# Was Thrandil an antihero?



## BalrogRingDestroyer (May 1, 2018)

The Elven King of Mirkwood, in both the book and the movie, seems to cause more problems than he solves. If he hadn't kidnapped the dwarves and locked them up, Thorin probably wouldn't have reacted so harshly to him (of course, that likely would have meant Dain wouldn't have come and the goblins would have won the Battle of Five Armies). 

I mean, none of the dwarves told why they were truly going, so clearly they suspected that the Elven king would demand a share (it wasn't like they kept the mission totally secret,for they DID tell Elrond and later did tell the people of Lake Town (though maybe they did so out of compulsion, as they wanted to make sure that the Master of the Laketown wouldn't send them back to the Elven King, so they tried to say that they would restore all and get rid of Smaug.) I think Thrandil would have demanded some of the treasure had they actually told him. Indeed, upon finding out about their escape, the elven king actually thinks "Well, they won't be able to bring the treasure back across Mirkwood without my having a say in it."


I think that if he'd actually helped the dwarves and Bilbo when they came asking for help, Thorin probably would have been more disposed to help both him and Bard when they came asking for some of the treasure.

Even as an old man, Gloin bears ill-will toward the Elven King for his imprisonment over 60 years earlier, as is shown in the chapter "The Council of Elrond".


I actually am pretty angry that Gandalf, if he was there, didn't tell Thrandil to go back off and let Bard come alone asking for payment for slaying the dragon, etc. It would have cooled Thorin down. It seems that Gandalf favors elves over dwarves. (Racist!)


----------



## CirdanLinweilin (May 1, 2018)

BalrogRingDestroyer said:


> It seems that Gandalf favors elves over dwarves


Well, I mean, he did like to walk among elves, guised as an elf, as Olórin (Before he became Gandalf.)




CL


----------



## Squint-eyed Southerner (May 1, 2018)

Thranduil was a Sindar Elf from Beleriand, and bad blood had existed between Elf and Dwarf there since the war over the Nauglamir. OTOH, after becoming king of the Silvan Elves in Mirkwood, he apparently had trading relations with the Dwarves of the Lonely Mountain, until the coming of Smaug.

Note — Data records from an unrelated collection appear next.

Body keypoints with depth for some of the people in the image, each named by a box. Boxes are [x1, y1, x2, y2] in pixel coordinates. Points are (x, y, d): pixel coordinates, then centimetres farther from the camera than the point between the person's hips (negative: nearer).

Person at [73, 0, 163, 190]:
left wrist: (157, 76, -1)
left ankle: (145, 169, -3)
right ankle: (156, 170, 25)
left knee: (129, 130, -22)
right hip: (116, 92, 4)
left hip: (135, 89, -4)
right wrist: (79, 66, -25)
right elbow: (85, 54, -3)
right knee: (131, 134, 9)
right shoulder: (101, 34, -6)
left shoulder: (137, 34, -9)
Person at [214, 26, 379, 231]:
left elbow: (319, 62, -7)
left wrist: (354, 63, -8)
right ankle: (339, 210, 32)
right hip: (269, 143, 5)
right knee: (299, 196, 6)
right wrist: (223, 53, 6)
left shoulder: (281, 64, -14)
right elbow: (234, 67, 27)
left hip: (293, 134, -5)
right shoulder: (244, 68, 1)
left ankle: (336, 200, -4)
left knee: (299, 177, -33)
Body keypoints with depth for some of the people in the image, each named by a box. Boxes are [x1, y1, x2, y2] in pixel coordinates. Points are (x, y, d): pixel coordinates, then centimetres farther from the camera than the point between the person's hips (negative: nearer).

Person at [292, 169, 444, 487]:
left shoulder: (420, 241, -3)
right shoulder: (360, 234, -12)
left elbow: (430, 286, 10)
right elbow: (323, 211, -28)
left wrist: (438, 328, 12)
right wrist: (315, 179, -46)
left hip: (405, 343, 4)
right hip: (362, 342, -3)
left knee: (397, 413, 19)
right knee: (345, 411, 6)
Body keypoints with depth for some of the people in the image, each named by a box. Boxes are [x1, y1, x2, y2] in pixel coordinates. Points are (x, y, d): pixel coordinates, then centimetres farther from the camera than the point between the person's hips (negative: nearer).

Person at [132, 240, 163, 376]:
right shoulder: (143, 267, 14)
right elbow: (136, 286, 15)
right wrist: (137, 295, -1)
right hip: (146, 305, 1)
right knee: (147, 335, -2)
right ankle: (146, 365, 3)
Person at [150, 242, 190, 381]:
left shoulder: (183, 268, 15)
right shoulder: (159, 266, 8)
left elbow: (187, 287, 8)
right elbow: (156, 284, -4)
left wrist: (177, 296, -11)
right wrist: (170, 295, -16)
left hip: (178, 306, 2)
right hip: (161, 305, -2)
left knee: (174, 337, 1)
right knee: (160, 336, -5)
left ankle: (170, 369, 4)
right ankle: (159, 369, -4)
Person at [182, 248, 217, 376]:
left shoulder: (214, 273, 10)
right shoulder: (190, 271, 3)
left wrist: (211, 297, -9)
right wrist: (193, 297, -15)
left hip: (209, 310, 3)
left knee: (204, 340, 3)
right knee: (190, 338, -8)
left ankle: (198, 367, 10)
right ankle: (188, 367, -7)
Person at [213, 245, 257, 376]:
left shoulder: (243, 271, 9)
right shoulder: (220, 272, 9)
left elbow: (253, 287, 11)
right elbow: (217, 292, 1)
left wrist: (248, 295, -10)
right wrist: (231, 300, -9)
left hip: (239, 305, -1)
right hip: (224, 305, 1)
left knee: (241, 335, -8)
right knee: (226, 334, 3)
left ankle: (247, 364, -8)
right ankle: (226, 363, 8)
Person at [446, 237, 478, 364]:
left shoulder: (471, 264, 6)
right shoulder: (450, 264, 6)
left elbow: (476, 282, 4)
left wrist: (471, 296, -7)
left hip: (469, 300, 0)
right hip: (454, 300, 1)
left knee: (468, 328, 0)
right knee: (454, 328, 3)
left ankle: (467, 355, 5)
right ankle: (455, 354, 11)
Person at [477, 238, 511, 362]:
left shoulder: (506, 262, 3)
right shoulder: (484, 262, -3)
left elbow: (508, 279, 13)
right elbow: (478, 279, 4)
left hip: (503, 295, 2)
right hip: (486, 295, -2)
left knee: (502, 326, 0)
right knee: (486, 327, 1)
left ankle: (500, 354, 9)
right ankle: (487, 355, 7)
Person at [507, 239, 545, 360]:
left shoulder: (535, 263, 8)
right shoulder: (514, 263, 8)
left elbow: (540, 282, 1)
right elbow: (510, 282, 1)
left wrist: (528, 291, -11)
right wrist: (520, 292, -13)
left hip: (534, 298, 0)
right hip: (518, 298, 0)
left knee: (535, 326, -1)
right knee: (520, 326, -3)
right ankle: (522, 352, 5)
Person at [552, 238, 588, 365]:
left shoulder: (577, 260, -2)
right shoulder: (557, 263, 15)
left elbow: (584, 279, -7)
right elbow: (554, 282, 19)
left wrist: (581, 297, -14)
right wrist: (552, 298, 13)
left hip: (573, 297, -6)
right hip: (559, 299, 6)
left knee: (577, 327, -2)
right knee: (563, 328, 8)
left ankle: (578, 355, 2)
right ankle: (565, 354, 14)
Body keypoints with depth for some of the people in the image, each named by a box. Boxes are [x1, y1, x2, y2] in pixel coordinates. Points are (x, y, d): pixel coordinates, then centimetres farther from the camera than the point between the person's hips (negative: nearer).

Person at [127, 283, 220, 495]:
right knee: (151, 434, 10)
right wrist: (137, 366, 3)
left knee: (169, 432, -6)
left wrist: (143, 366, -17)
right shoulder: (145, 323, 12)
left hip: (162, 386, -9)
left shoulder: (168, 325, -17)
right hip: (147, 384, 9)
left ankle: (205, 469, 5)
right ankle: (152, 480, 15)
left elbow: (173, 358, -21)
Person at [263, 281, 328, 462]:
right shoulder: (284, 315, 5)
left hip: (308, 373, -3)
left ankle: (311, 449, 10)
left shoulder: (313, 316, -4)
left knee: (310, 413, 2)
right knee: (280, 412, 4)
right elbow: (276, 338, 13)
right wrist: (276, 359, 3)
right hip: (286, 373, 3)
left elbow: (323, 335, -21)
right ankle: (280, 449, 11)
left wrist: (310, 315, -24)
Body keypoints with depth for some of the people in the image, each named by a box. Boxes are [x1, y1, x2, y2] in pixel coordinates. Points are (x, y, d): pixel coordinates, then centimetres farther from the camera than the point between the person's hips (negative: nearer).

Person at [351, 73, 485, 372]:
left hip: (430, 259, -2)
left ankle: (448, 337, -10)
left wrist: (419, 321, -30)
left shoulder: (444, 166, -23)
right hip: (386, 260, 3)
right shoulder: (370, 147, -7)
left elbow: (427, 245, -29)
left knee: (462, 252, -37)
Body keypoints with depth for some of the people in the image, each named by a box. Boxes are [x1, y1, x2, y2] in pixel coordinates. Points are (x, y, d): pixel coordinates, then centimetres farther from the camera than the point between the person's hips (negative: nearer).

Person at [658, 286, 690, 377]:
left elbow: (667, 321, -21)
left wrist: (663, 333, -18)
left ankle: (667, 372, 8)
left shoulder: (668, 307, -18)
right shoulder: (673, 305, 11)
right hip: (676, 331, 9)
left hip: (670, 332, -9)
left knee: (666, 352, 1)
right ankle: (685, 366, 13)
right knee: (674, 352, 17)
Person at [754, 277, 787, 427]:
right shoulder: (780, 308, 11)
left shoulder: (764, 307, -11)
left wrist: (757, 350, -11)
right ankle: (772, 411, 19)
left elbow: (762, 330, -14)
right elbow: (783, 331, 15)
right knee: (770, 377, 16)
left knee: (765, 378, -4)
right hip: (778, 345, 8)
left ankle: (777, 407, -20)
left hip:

He could have been suspicious of Thorin &Co. out of a fear they might rouse Smaug, but it's likely he would suspect any unknown party entering his domain without permission. Beorn did warn them not to leave the path!

As for the Dwarves, their stubbornness and secretiveness is legendary, as is their feeling that everyone is out to rob them. I doubt they would be disposed either to talk, or share the wealth Even Smaug was aware of their nature; he used the knowledge to arouse doubts in Bilbo, remember.


----------



## Deleted member 12094 (Jan 4, 2019)

May I remind here of a posting by DagoraC here, on the subject of Thranduil.


----------



## Elaini (Jan 4, 2019)

Because Thraduil is a Sinda of Doriath just like Celeborn (who shows no fondness for Dwarves either), you can _sort of_ forgive their prejudice at least. If you had a king thinking about your best, would you forget that he was killed over greed?

The real problem is them stamping an entire race over a few bad apples. Galadriel knew better.


----------



## Olorgando (Aug 21, 2019)

Book and movie are quite separate issues. In movies, LoTR came first, and PJ had to (here sensibly) take that children’s book source up to about the level of LoTR.

As for the book, it also had several years’ worth of “germination”, starting roughly around 1930 (even JRRT’s children had conflicting memories about in which house on Northmoor the bedtime-story first got started – the family moving from no. 22 to a larger house no. 20 in 1930). So that’s about 7 years until publication. And at a time just after (?) publication, he began to radically revise his views on fairy-stories (most visibly by writing the word Faërie in his 1939 Andrew Lang lecture given at the University of St. Andrews). So, the earlier parts (and as with LoTR, there had also been a stop in the progress of the story) are still very much in what I like to call the “Tinkerbelle” mode. But even that mode had in the background a general consensus that fairies (like the Irish Sidhe and others) were perilous for mortals to deal with.

As has been pointed out (Tom Shippey is my usual suspect here), the tone of the later part of TH was darker as was the case with LoTR – everything of course on a much smaller scale. And that JRRT had included in TH some aspects that “professional” writers of children’s stories (or their publishers – so once again kudos to Stanley Unwin!) might have shied away from.

But when it comes down to it, Elven King of Mirkwood (only later to identified as Thranduil, and Legolas’s father) and his Elves come off much better than the extremely silly Elves of Elrond’s in Rivendell. Now those inane ditties that they sing when the company reaches Rivendell make me cringe to this day!


----------



## Squint-eyed Southerner (Aug 21, 2019)

Me too -- though a friend set _O! What are you doing? _to a simple tune that we used to sing on long walks in the mountains of our vanished youth -- along with _Roads go ever ever on _and others, of course.


----------